Semarang (ANTARA) - Direktur Indonesian E-fraud Watch Solichul Huda menilai kredit macet di Bank Jateng Cabang Jakarta yang nilainya hampir Rp1 triliun harus diinvestigasi untuk mengetahui kemungkinan adanya pelanggaran pidana dalam kejadian itu.
"Informasinya sudah macet sejak 2018. Kalau ada dugaan suap atau data fiktif tentu penegak hukum harus turun tangan," kata Huda di Semarang, Jumat.
Ia menyebut ada beberapa bagian yang memungkinkan menjadi penyebab terjadinya kredit macet.
"Bisa dari bagian administrasi kredit, analis, atau pengambil keputusan," katanya.
Baca juga: Nasabah pembobol Rp4,5 miliar uang Bank Jateng terancam dipolisikan
Terlebih lagi, lanjut dia, jika ditemukan lebih dari satu nomor rekening kreditnya yang macet.
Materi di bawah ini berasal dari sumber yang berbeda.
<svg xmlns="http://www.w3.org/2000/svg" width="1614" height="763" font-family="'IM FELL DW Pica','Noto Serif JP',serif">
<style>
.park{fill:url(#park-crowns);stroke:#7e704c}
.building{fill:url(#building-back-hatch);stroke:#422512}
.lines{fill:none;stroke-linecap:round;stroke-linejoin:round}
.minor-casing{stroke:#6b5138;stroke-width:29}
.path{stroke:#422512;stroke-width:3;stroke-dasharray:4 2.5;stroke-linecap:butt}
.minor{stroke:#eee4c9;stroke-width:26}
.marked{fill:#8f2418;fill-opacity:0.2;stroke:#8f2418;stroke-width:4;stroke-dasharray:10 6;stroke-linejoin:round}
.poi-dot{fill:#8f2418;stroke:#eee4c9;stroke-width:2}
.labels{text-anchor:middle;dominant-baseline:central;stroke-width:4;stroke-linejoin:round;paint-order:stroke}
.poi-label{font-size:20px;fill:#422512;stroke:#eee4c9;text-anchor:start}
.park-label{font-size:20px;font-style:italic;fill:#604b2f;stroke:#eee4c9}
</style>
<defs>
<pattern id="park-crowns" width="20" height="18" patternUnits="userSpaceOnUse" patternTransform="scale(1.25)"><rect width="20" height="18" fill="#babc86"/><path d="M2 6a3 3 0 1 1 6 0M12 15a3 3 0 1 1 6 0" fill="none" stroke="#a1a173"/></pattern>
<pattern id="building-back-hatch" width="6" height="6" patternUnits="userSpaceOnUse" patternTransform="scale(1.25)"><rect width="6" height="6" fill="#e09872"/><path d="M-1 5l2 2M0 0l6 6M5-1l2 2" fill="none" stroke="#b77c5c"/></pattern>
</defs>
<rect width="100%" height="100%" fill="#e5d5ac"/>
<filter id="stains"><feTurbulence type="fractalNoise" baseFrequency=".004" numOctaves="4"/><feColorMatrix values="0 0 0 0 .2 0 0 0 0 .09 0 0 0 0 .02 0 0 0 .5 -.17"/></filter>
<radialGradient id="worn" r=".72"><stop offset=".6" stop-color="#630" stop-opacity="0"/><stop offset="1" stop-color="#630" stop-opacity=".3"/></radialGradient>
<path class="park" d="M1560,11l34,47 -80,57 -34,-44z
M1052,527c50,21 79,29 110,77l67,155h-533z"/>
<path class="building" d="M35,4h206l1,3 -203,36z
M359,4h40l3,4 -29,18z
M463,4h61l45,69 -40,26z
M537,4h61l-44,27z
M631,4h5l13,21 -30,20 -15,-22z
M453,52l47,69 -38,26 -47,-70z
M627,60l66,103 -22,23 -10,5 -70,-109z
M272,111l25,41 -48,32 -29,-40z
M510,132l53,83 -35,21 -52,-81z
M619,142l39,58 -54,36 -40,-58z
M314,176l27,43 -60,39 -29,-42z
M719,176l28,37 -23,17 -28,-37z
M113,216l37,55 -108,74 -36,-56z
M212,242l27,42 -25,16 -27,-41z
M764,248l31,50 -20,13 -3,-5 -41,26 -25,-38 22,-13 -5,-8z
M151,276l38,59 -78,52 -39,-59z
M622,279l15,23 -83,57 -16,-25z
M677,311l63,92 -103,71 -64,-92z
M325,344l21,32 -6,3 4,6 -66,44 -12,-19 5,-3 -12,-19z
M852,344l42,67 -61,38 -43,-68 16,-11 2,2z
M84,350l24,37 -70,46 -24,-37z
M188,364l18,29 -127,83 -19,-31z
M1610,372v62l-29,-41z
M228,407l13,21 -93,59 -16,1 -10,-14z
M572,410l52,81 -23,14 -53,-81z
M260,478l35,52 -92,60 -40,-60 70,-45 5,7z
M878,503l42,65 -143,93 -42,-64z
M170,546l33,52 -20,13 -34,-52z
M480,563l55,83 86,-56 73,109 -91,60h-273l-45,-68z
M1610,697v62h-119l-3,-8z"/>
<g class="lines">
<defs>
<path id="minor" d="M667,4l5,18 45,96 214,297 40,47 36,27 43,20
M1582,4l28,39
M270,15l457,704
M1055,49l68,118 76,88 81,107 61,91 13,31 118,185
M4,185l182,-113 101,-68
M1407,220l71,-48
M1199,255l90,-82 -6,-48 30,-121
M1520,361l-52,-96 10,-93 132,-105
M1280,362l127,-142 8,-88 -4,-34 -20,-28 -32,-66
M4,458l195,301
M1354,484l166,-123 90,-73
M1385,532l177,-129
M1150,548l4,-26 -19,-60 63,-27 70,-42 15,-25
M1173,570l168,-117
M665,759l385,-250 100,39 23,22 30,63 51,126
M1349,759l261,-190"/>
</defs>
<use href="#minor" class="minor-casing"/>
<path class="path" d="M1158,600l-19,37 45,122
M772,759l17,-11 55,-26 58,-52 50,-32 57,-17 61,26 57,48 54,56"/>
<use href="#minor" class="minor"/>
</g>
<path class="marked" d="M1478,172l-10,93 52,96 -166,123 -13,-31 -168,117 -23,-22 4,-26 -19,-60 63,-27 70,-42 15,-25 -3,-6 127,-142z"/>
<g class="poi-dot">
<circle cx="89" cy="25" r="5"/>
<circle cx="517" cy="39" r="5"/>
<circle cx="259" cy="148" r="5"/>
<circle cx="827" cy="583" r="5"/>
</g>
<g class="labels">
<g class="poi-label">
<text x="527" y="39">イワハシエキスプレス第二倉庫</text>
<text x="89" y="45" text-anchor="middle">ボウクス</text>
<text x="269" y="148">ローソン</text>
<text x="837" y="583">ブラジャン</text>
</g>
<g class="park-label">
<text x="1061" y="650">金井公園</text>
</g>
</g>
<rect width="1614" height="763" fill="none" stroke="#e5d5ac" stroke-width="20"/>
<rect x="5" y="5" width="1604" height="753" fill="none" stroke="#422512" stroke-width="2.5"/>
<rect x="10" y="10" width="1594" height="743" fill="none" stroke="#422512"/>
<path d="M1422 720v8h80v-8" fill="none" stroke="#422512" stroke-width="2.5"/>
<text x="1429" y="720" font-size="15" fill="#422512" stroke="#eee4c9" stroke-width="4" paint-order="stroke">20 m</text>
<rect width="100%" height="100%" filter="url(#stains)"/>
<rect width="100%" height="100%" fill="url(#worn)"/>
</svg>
Sesungguhnya, menurut dia, tiap bank memiliki aplikasi antifraud untuk mengantisipasi terjadi kredit bermasalah ini.
Namun, kata dia, rata-rata antifraud yang digunakan oleh perbankan tersebut berbasis data transaksi.
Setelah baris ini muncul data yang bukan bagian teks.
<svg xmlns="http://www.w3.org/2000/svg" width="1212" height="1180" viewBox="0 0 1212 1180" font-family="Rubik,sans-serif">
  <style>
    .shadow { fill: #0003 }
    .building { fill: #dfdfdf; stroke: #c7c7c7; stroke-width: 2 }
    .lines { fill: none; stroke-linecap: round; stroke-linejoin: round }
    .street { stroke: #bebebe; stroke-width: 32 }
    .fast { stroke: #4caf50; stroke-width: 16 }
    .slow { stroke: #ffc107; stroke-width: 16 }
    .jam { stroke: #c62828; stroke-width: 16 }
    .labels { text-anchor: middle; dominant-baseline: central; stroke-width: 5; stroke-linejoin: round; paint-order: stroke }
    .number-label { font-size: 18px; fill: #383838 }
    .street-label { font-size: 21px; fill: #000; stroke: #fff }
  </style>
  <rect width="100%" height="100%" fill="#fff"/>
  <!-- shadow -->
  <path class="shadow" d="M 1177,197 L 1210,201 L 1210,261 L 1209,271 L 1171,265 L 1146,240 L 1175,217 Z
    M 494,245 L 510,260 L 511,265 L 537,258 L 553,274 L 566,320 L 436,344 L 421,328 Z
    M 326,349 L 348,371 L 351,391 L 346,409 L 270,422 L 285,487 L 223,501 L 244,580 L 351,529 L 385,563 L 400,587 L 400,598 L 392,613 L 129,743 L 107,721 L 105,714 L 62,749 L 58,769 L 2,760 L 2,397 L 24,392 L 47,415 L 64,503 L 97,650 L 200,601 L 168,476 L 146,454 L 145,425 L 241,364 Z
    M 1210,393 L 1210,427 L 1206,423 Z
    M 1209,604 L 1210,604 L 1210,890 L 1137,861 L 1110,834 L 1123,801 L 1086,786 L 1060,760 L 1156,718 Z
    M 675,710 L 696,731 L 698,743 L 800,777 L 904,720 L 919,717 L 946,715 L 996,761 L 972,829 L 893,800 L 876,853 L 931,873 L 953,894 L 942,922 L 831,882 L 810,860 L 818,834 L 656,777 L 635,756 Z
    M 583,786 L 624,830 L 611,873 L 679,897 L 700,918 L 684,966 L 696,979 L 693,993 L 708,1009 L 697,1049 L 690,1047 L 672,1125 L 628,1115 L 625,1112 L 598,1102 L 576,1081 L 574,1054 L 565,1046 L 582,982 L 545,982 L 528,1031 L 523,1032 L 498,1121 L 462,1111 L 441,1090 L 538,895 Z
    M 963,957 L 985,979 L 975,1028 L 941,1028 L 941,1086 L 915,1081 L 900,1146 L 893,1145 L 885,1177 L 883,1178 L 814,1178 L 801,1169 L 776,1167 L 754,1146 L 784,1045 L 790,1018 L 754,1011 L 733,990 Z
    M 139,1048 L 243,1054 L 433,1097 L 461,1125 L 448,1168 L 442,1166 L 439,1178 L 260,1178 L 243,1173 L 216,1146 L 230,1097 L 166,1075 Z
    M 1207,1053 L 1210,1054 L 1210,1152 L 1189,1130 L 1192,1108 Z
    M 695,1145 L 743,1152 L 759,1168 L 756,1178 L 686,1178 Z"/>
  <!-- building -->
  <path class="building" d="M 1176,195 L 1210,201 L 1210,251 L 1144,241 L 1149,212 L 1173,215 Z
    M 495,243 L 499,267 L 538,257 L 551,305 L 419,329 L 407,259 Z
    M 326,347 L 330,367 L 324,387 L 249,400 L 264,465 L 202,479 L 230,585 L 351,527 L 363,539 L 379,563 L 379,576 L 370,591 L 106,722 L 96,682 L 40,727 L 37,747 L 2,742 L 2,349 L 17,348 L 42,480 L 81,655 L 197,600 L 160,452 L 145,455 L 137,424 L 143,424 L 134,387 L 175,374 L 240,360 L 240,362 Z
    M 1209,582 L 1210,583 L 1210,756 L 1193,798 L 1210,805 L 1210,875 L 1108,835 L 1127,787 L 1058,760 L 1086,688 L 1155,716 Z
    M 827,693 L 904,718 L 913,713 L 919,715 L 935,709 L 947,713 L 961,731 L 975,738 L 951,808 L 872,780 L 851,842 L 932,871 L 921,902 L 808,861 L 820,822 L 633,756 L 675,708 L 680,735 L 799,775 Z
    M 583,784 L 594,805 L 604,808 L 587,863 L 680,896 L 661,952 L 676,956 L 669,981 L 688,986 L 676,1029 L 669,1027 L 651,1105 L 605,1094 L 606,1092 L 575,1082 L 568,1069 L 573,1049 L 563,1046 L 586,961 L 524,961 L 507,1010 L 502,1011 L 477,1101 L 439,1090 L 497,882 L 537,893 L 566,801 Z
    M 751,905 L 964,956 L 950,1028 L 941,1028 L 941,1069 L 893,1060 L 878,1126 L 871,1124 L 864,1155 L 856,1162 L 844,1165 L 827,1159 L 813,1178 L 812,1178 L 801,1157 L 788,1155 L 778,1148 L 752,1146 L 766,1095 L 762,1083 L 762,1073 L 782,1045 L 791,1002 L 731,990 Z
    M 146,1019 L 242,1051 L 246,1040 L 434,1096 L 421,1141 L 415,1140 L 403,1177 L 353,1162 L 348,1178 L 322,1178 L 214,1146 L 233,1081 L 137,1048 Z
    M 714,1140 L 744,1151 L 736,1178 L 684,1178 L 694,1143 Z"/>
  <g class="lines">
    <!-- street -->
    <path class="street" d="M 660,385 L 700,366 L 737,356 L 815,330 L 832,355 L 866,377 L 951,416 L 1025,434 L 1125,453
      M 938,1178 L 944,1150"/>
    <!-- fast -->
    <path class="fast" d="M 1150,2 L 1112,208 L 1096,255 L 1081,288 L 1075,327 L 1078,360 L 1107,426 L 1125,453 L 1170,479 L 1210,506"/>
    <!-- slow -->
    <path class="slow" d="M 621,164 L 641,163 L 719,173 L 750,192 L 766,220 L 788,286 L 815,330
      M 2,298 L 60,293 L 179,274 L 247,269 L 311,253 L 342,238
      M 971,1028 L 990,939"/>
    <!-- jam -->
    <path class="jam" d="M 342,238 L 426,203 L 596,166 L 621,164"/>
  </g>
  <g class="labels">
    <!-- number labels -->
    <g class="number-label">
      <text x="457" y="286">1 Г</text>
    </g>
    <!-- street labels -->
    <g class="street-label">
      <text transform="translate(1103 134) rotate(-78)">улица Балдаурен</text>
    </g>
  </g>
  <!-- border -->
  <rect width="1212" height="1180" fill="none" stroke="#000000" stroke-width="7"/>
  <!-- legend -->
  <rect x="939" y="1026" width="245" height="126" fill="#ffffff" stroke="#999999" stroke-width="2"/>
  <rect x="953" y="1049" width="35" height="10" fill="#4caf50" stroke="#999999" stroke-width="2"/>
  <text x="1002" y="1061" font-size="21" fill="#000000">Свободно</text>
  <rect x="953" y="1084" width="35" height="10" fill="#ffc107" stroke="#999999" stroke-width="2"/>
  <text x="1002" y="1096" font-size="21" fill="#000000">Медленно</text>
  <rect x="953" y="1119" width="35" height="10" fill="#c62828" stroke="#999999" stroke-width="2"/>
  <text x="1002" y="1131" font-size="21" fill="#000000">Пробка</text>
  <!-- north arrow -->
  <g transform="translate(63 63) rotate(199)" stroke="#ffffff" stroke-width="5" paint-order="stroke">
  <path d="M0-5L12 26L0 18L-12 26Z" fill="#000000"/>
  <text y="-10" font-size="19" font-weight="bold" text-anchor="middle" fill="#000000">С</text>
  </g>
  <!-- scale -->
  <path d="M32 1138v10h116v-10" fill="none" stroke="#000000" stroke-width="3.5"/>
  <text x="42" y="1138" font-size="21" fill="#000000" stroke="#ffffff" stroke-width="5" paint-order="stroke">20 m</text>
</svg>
"Jadi, kalau terjadi kredit macet, baru terdeteksi setelah pencairan," kata Doktor Ilmu Komputer ITS Surabaya ini.
Ia sendiri mengungkapkan tentang adanya sistem antifraud bernama Hurito yang bisa diaplikasikan oleh perbankan untuk mengantisipasi kredit bermasalah.
Metode itu, kata dia, dinilai cukup efektif untuk mengantisipasi suatu kredit akan macet agak lancar atau lancar.
Meski demikian, lanjut dia, secara umum kredit macet tentunya akan memunculkan agunan yang dijadikan penjamin sehingga kerugian yang terjadi bisa tergantikan.
Sebelumnya diberitakan, anggota Dewan Perwakilan Rakyat Daerah (DPRD) Provinsi Jawa Tengah Riyono menyoroti kinerja Bank Jateng Cabang DKI Jakarta terkait dengan temuan kredit macet yang nilainya hampir mencapai Rp1 triliun.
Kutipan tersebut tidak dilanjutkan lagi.